Reputation: 294
I have a simple apache beam project using python 3 to transform some data and write to big query, it uses a package called texstat, if I run locally everything works, but when I run on dataflow I get the following error:
NameError: name 'textstat' is not defined [while running 'generatedPtransform-441']
This is my current setup.py file:
import setuptools
REQUIRED_PACKAGES = ['textstat==0.5.6']
PACKAGE_NAME = 'my_package'
PACKAGE_VERSION = '0.0.1'
setuptools.setup(
name=PACKAGE_NAME,
version=PACKAGE_VERSION,
description='Example project',
install_requires=REQUIRED_PACKAGES,
packages=setuptools.find_packages(),
)
and this are my pipeline args
pipeline_args = [
'--project={}'.format('etl-example'),
'--runner={}'.format('Dataflow'),
'--temp_location=gs://dataflowtemporal/',
'--setup_file=./setup.py',
]
and I run it like this
pipeline_options = PipelineOptions(pipeline_args)
pipeline_options.view_as(StandardOptions).streaming = True
pipeline = beam.Pipeline(options=pipeline_options)
...
pipeline.run()
I also tried with running this on the terminal before running the job:
python setup.py sdist --formats=gztar
but I get the same results of texstat not being found.

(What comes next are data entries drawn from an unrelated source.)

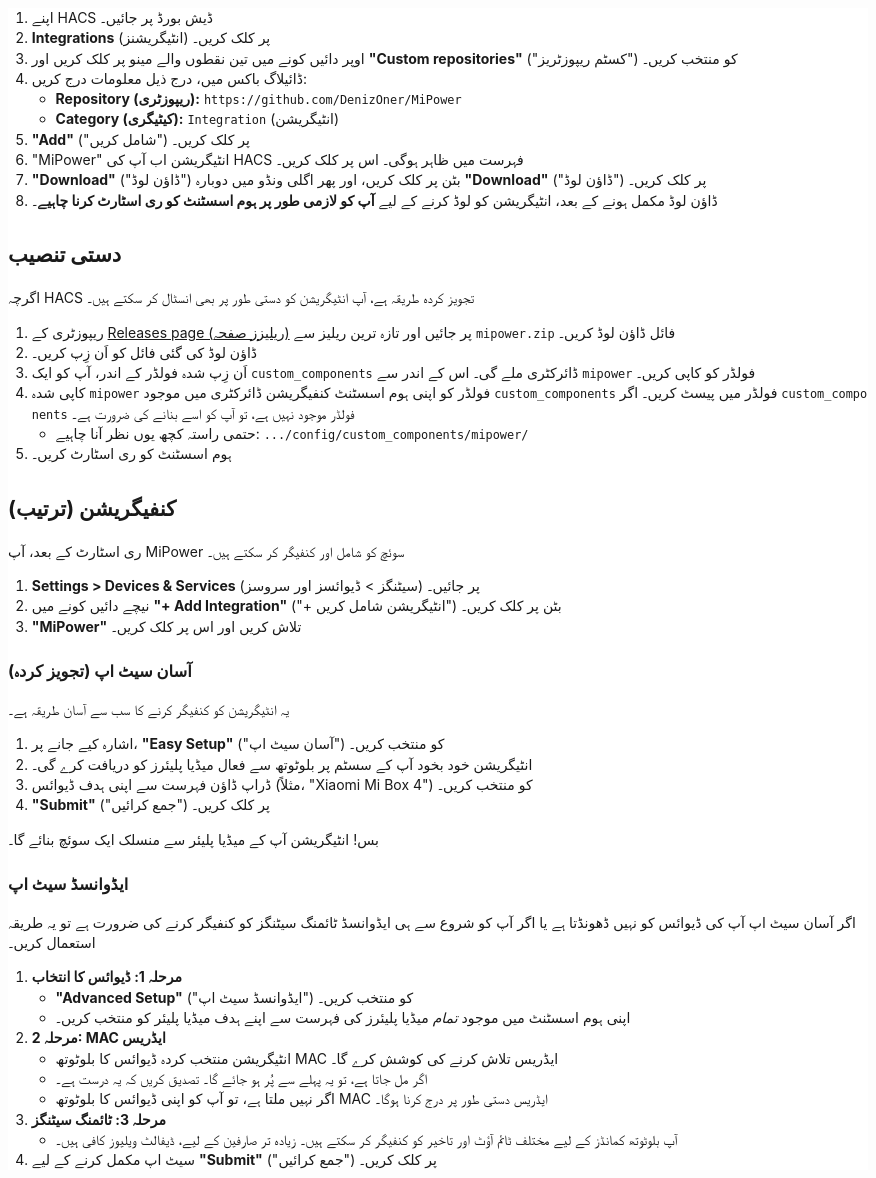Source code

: 1.  اپنے HACS ڈیش بورڈ پر جائیں۔
2.  **Integrations** (انٹیگریشنز) پر کلک کریں۔
3.  اوپر دائیں کونے میں تین نقطوں والے مینو پر کلک کریں اور **"Custom repositories"** ("کسٹم ریپوزٹریز") کو منتخب کریں۔
4.  ڈائیلاگ باکس میں، درج ذیل معلومات درج کریں:
    - **Repository (ریپوزٹری):** `https://github.com/DenizOner/MiPower`
    - **Category (کیٹیگری):** `Integration` (انٹیگریشن)
5.  **"Add"** ("شامل کریں") پر کلک کریں۔
6.  "MiPower" انٹیگریشن اب آپ کی HACS فہرست میں ظاہر ہوگی۔ اس پر کلک کریں۔
7.  **"Download"** ("ڈاؤن لوڈ") بٹن پر کلک کریں، اور پھر اگلی ونڈو میں دوبارہ **"Download"** ("ڈاؤن لوڈ") پر کلک کریں۔
8.  ڈاؤن لوڈ مکمل ہونے کے بعد، انٹیگریشن کو لوڈ کرنے کے لیے **آپ کو لازمی طور پر ہوم اسسٹنٹ کو ری اسٹارٹ کرنا چاہیے**۔

## دستی تنصیب

اگرچہ HACS تجویز کردہ طریقہ ہے، آپ انٹیگریشن کو دستی طور پر بھی انسٹال کر سکتے ہیں۔

1.  ریپوزٹری کے [Releases page (ریلیزز صفحہ)](https://github.com/DenizOner/MiPower/releases) پر جائیں اور تازہ ترین ریلیز سے `mipower.zip` فائل ڈاؤن لوڈ کریں۔
2.  ڈاؤن لوڈ کی گئی فائل کو اَن زِپ کریں۔
3.  اَن زِپ شدہ فولڈر کے اندر، آپ کو ایک `custom_components` ڈائرکٹری ملے گی۔ اس کے اندر سے `mipower` فولڈر کو کاپی کریں۔
4.  کاپی شدہ `mipower` فولڈر کو اپنی ہوم اسسٹنٹ کنفیگریشن ڈائرکٹری میں موجود `custom_components` فولڈر میں پیسٹ کریں۔ اگر `custom_components` فولڈر موجود نہیں ہے، تو آپ کو اسے بنانے کی ضرورت ہے۔
    - حتمی راستہ کچھ یوں نظر آنا چاہیے: `.../config/custom_components/mipower/`
5.  ہوم اسسٹنٹ کو ری اسٹارٹ کریں۔

## کنفیگریشن (ترتیب)

ری اسٹارٹ کے بعد، آپ MiPower سوئچ کو شامل اور کنفیگر کر سکتے ہیں۔

1.  **Settings > Devices & Services** (سیٹنگز > ڈیوائسز اور سروسز) پر جائیں۔
2.  نیچے دائیں کونے میں **"+ Add Integration"** ("+ انٹیگریشن شامل کریں") بٹن پر کلک کریں۔
3.  **"MiPower"** تلاش کریں اور اس پر کلک کریں۔

### آسان سیٹ اپ (تجویز کردہ)

یہ انٹیگریشن کو کنفیگر کرنے کا سب سے آسان طریقہ ہے۔

1.  اشارہ کیے جانے پر، **"Easy Setup"** ("آسان سیٹ اپ") کو منتخب کریں۔
2.  انٹیگریشن خود بخود آپ کے سسٹم پر بلوٹوتھ سے فعال میڈیا پلیئرز کو دریافت کرے گی۔
3.  ڈراپ ڈاؤن فہرست سے اپنی ہدف ڈیوائس (مثلاً، "Xiaomi Mi Box 4") کو منتخب کریں۔
4.  **"Submit"** ("جمع کرائیں") پر کلک کریں۔

بس! انٹیگریشن آپ کے میڈیا پلیئر سے منسلک ایک سوئچ بنائے گا۔

### ایڈوانسڈ سیٹ اپ

اگر آسان سیٹ اپ آپ کی ڈیوائس کو نہیں ڈھونڈتا ہے یا اگر آپ کو شروع سے ہی ایڈوانسڈ ٹائمنگ سیٹنگز کو کنفیگر کرنے کی ضرورت ہے تو یہ طریقہ استعمال کریں۔

1.  **مرحلہ 1: ڈیوائس کا انتخاب**
    - **"Advanced Setup"** ("ایڈوانسڈ سیٹ اپ") کو منتخب کریں۔
    - اپنی ہوم اسسٹنٹ میں موجود *تمام* میڈیا پلیئرز کی فہرست سے اپنے ہدف میڈیا پلیئر کو منتخب کریں۔
2.  **مرحلہ 2: MAC ایڈریس**
    - انٹیگریشن منتخب کردہ ڈیوائس کا بلوٹوتھ MAC ایڈریس تلاش کرنے کی کوشش کرے گا۔ 
    - اگر مل جاتا ہے، تو یہ پہلے سے پُر ہو جائے گا۔ تصدیق کریں کہ یہ درست ہے۔
    - اگر نہیں ملتا ہے، تو آپ کو اپنی ڈیوائس کا بلوٹوتھ MAC ایڈریس دستی طور پر درج کرنا ہوگا۔
3.  **مرحلہ 3: ٹائمنگ سیٹنگز**
    - آپ بلوٹوتھ کمانڈز کے لیے مختلف ٹائم آؤٹ اور تاخیر کو کنفیگر کر سکتے ہیں۔ زیادہ تر صارفین کے لیے، ڈیفالٹ ویلیوز کافی ہیں۔
4.  سیٹ اپ مکمل کرنے کے لیے **"Submit"** ("جمع کرائیں") پر کلک کریں۔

Another thing I tries was without setup.py and only with the argument
--requirements_file=./requirements.txt
But again, texstat is not found
At this point I don't know what else to try.
Upvotes: 0
Views: 283
Reputation: 381
Normally it is because the library is not imported locally in your DoFn.
Alternatively you can try --save_main_session option as mentioned in https://cloud.google.com/dataflow/docs/resources/faq
Upvotes: 2